Some diseases affect both the retina and choroid (chorioretinitis).  These include histoplasmosis, toxoplasmosis, and sarchoidosis.

Abnormal new blood vessels, a choroidal neovascular membrane (CNV), can form in the choroid and break through the RPE to leak serum or blood under or into the retina.  This is secondary to disease processes such as histoplasmosis or macular degeneration.  See the discussion on macular degeneration.

A choroidal detachment occurs when serum or blood enters the space between the choroid and the sclera.  A serous choroidal detachment can occur from trauma, inflammation, or globe hypotony (sudden reduction in intra-ocular pressure).  A hemorrhagic choroidal detachment arises from a ruptured choroidal vessel from trauma or eye surgery.  Choroidal detachments are dome shaped and are most often associated with ocular surgery.  
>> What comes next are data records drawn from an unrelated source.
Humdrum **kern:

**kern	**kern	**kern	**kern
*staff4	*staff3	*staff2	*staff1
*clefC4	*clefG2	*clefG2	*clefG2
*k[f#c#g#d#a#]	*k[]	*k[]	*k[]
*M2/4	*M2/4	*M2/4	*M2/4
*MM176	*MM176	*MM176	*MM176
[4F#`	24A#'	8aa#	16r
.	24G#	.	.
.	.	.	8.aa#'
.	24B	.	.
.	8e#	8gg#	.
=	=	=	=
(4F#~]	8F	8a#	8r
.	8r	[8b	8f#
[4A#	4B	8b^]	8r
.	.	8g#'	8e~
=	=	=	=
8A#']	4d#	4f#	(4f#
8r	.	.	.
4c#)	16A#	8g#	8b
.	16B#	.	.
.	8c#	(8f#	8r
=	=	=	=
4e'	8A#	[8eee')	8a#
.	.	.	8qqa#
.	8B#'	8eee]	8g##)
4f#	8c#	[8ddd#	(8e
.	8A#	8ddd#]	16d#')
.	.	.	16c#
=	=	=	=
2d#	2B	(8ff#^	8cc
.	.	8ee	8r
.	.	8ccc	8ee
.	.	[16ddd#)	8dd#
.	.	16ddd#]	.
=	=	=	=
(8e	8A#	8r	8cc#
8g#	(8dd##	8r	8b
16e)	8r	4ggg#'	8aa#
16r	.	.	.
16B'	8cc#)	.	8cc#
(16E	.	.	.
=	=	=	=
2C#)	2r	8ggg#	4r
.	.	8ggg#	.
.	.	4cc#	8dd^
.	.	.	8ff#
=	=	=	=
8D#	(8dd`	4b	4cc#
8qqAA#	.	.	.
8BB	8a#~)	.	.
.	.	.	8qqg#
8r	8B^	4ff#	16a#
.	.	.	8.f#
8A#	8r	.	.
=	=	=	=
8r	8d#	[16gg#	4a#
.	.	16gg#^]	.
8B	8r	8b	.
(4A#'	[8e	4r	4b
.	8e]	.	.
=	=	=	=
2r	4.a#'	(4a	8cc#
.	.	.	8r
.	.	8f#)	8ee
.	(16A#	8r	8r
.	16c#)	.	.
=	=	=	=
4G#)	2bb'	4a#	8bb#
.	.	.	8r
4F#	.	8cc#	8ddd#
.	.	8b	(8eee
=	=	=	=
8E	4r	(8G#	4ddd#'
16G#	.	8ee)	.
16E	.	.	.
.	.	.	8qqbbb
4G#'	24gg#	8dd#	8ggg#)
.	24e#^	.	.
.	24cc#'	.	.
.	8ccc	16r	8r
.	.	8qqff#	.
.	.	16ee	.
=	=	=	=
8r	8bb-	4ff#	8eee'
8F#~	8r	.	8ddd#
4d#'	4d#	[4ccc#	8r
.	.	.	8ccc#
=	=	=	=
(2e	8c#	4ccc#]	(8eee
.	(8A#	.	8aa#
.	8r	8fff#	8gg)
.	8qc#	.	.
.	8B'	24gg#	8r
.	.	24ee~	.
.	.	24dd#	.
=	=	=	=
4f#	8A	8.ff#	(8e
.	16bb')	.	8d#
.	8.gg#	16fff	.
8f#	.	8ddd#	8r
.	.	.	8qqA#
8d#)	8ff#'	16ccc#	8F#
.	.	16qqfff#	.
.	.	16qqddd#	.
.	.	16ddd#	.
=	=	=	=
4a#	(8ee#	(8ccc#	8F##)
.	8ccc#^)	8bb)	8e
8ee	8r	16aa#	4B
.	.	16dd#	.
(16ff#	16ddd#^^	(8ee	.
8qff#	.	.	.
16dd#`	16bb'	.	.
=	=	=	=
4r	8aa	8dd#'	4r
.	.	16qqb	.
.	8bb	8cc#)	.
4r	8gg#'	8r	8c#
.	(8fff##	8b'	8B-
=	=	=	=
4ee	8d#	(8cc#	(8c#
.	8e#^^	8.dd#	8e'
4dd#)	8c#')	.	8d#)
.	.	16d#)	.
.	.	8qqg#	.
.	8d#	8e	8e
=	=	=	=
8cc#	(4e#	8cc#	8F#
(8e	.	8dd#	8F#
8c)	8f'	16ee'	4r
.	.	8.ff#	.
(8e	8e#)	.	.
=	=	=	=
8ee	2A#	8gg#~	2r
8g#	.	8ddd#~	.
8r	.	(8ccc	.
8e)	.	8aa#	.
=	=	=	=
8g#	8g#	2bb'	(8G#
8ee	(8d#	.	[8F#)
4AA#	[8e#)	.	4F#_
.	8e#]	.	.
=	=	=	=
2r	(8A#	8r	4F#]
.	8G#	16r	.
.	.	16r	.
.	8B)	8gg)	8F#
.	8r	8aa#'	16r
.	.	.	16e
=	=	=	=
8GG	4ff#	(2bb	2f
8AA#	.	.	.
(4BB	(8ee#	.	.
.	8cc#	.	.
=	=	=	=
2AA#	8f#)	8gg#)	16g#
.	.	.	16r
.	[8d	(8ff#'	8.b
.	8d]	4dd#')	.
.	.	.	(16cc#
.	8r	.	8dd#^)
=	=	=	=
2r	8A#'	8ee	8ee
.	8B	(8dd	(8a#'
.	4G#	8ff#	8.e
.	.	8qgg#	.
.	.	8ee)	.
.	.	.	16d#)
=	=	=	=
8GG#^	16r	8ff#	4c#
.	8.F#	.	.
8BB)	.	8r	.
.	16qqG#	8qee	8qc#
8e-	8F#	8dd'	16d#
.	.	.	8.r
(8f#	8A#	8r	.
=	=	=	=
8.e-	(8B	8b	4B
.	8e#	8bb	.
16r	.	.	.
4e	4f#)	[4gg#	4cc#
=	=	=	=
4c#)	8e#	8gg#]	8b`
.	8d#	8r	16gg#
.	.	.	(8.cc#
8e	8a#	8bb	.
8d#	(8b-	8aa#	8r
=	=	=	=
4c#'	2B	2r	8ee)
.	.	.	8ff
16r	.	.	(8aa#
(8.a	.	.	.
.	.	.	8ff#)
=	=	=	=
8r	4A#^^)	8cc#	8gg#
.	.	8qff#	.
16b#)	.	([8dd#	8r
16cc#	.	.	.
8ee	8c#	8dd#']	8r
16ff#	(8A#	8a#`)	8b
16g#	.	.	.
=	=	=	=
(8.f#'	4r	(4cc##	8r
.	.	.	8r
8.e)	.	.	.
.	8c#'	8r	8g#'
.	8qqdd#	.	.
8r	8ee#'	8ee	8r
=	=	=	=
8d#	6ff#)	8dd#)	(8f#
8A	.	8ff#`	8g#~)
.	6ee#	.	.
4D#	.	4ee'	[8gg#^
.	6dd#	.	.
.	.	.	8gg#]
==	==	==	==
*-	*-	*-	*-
Below is a B-scan image of a choroidal detachment and a retinal detachment.  The choroidal detachment is the thick dome shaped line.  The retinal detachment is the thinner line intersecting the choroidal detachment.

Choroidal detachments resolve if the underlying cause is treated, or the suprachoroidal fluid can be surgically drained.

Choroidal Testing - Indocyanine-green (ICG) angiography is used to visualize choroidal blood flow.  The procedure is similar to fluorescein angiography, but the near-infrared wavelength "sees" through the RPE layer to visualize the choroidal vessels.

The cornea can be thought of as an extension of the sclera because it is made up of the same tissue as the sclera, and the cornea also performs a protective function.  Dehydration (by the endothelial cell pump) and the arrangement of the corneal cells make the cornea clear.